Effect of large binaries on garbage collection

Adrian Hey ahey@iee.org
Tue, 4 Mar 2003 11:05:02 +0000


Hello,

I'm writing a library which will require many blocks of binary data
of various sizes (some very large) to be stored in the heap. I'm a
little worried about the effect this will have on the efficiency of
garbage collection. I'm not sure how ghc gc works these days, but
I seem to remember it's a copying collector by default. If so it seems
a pity to waste time copying 10's of MBytes of binaries at each
collection.

The options I'm considering are..

(1) Use Haskell heap space
    Pros: Easy for me
    Cons: May slow down gc
	  AFAICS I can't use anything like realloc
          Current FFI proposals seem to prevent me from directly
          accessing Haskell heap objects from C land (or have I
          misunderstood?).

(2) Use C heap space
    Pros: Easy(ish) to use from C and Haskell ffi
    Cons: Unless C heaps have improved a lot since I last looked
          (which I doubt), it seems likely I will suffer from slow
          allocation and fragmentation problems. 

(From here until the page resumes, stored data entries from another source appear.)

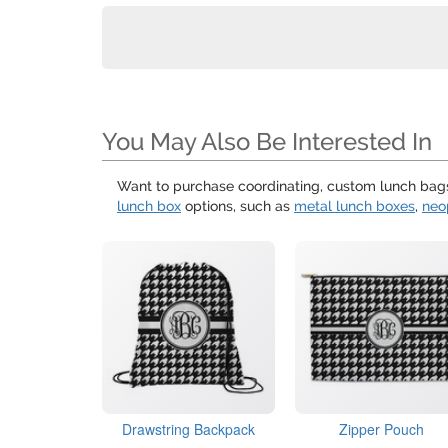
You May Also Be Interested In
Want to purchase coordinating, custom lunch bags 
lunch box
options, such as
metal lunch boxes
,
neo
Drawstring Backpack
Zipper Pouch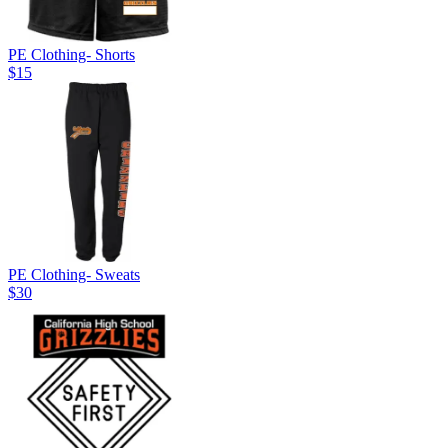
PE Clothing- Shorts
$15
PE Clothing- Sweats
$30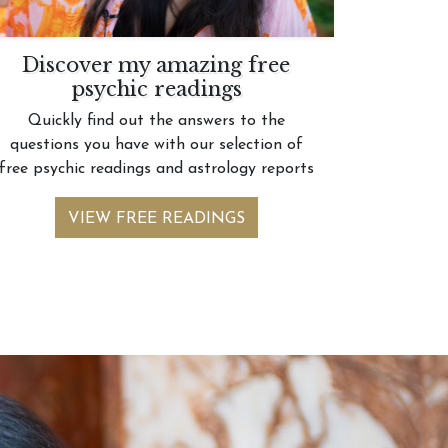
Discover my amazing free
psychic readings
Quickly find out the answers to the
questions you have with our selection of
free psychic readings and astrology reports
VIEW FREE READINGS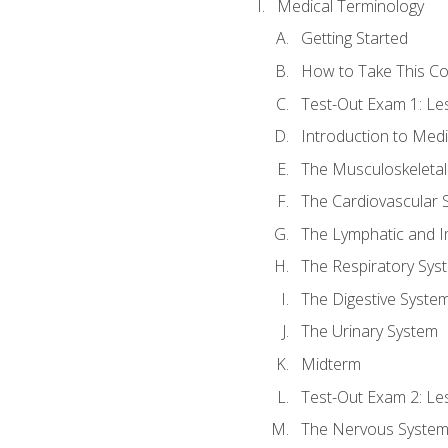
Medical Terminology
Getting Started
How to Take This C
Test-Out Exam 1: L
Introduction to Med
The Musculoskeletal
The Cardiovascular 
The Lymphatic and 
The Respiratory Sys
The Digestive Syste
The Urinary System
Midterm
Test-Out Exam 2: Le
The Nervous Syste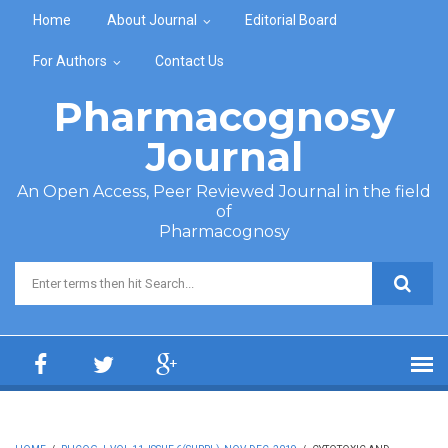
Skip to main content
Home
About Journal
Editorial Board
For Authors
Contact Us
Pharmacognosy
Journal
An Open Access, Peer Reviewed Journal in the field
of
Pharmacognosy
Search form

(3) Write my own "sliding" heap manager and use finalisers for
   garbage collection.
   Pros: Can tailor it to work exactly the way I want.
   Cons: More work for me, especially if I want the
         result to be portable across OS's. 
         Might be a complete waste of time if my worries
         about ghc heap management are groundless :-)

Any advice?

Thanks
--
Adrian Hey